Medium: It contributes to significant difficulty to complete my task, but I can work around it.
I have a general question on cluster and deployment architecture. My system exposes a few ML models and algorithms through a Ray REST API. I want these models to be always available as Actors to compute and respond whenever a request is received. My plan is to build a Docker image containing the model code, model checkpoints, and all python dependencies. Dependencies and models get updated frequently, so that Docker image must be rebuild and deployed from time to time.
I wonder what’s the best way to design the cluster config and deployment flow to minimize downtime.
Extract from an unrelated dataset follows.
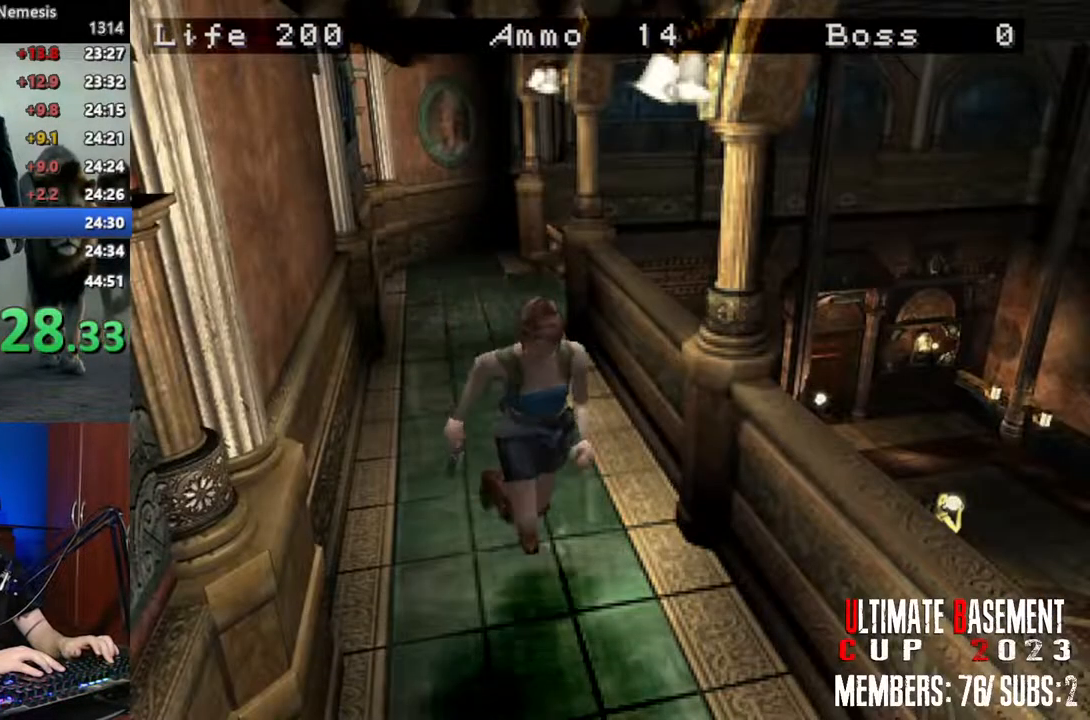
{"keys": ["a", "shift", "w"], "events": [[466, "a", "down"]]}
My plan is to deploy this in an autoscaling kubernetes cluster, but I am unsure on what’s the best strategy to redeploy Docker images and register Actors that already exist while avoiding downtime? Does Ray support this natively or is there any tricks I’d need to implement on my own?
Thanks for your answer! My question applies concretely on the zero-downtime update for the ray k8s operator. I could not find in the documentation how one would proceed to update the underlying docker image without downtime, since kuberay does not expose a deployment.
You can indeed update the underlying Docker image without downtime.
When you update your RayService config’s rayClusterConfig with new Docker images, the RayService operator will spin up a new Ray cluster with the new Docker images. Meanwhile, it’ll continue serving traffic using the existing Ray cluster. Once your Serve deployments are ready on the new Ray cluster, the operator will switch traffic to the new cluster and then delete the old cluster. There should be no downtime.